A superyacht’s captain won’t always be around from the start in a new build project. In a refit, however, it is commonplace that a captain is there from the start, will aid the project significantly and see it through until its completion. So what happens when a spanner is thrown in the works and the yacht’s captain changes halfway through a refit? How does this affect the project, the shipyard team and the final result?



“It is certainly preferable that the personnel who agreed the plan and start the project are around through [to] its conclusion so there is continuity,” says James Brewer, head of business development at Derecktor Shipyards. “But,” he adds, “if there is a good plan, a change of captain hallway through the project is not really a problem.”

If the project plan – including bills of material, responsibilities, general schedule and pricing – is well developed, and done so prior to work being started, then the impact of a mid-project change in personnel is significantly lessened, explains Brewer. And, not only does it not have to be a problem; there can even be benefits. “A fresh set of eyes and ears is sometimes beneficial to a project that is experiencing challenges,” adds Brewer.


"A fresh set of eyes and ears is sometimes beneficial to a project that is experiencing challenges."
- James Brewer, business development, Derecktor Shipyards


Lürssen’s 68m motoryacht Global (ex Kismet) finished an extensive refit this year, under the project management of Hill Robinson, and the yacht’s captain, Malcolm Jacotine, joined the project halfway through. “Often you don’t have a choice [when there is a change in personnel]. Malcolm joined because he was replacing another captain who left the vessel. And if you have a big refit or project and somebody in a senior position changes halfway through, there’s always the potential for delay or change and that’s never a good thing,” Karl Hartmann, Hill Robinson project manager and on the project management team for Global’s refit, tells The Superyacht Owner.

“However, in Malcolm’s case, he became part of the team immediately. He is an open book and you build up a good relationship where the input from their side is nine out of 10 times super valuable, as with anyone in a senior position in the team,” explains Hartmann.

Captain Jacotine joined the project with a wealth of shipyard experience behind him and, with much of the work already underway and having been decided upon by the owner’s team, this meant the captain could get on with the operational planning for the yacht upon delivery. “When he joined the vessel he had to set up his own procedures, ways of working, and he needed to do a lot of work on getting his team together for the operational side.
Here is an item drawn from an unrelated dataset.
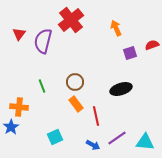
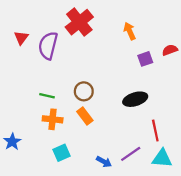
green line: (42, 86) -> (47, 96), turned -56
orange cross: (19, 107) -> (53, 119), moved
red line: (96, 116) -> (155, 130), moved

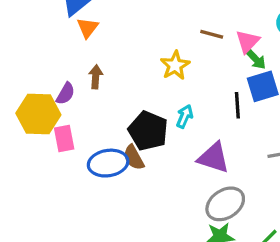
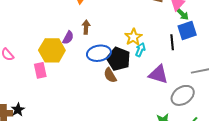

Because we took all the refit handling and managing on, which is part of our job, he had time to focus on things things and get ready for the season,” Hartmann explains.


Lürssen 68m Global after her refit

“As anyone who has been involved with a major refit knows, it is the preparatory work and ongoing management that is the key to success, and this had all been carefully handled and executed by a team from Hill Robinson,” Captian Jacotine tells The Superyacht Owner. “For me this was a great experience as it meant I could focus more time and energy on the operational and financial aspects of running the yacht, rather than being involved in the daily details of project management.”

Of course, in most cases it is preferable to undergo minimal changes in the team throughout a refit, but when the change means added experience joining an already well-founded team, it doesn’t have to be a challenging experience. For some, that fresh set of eyes and existing preparation can mean an even more successful refit.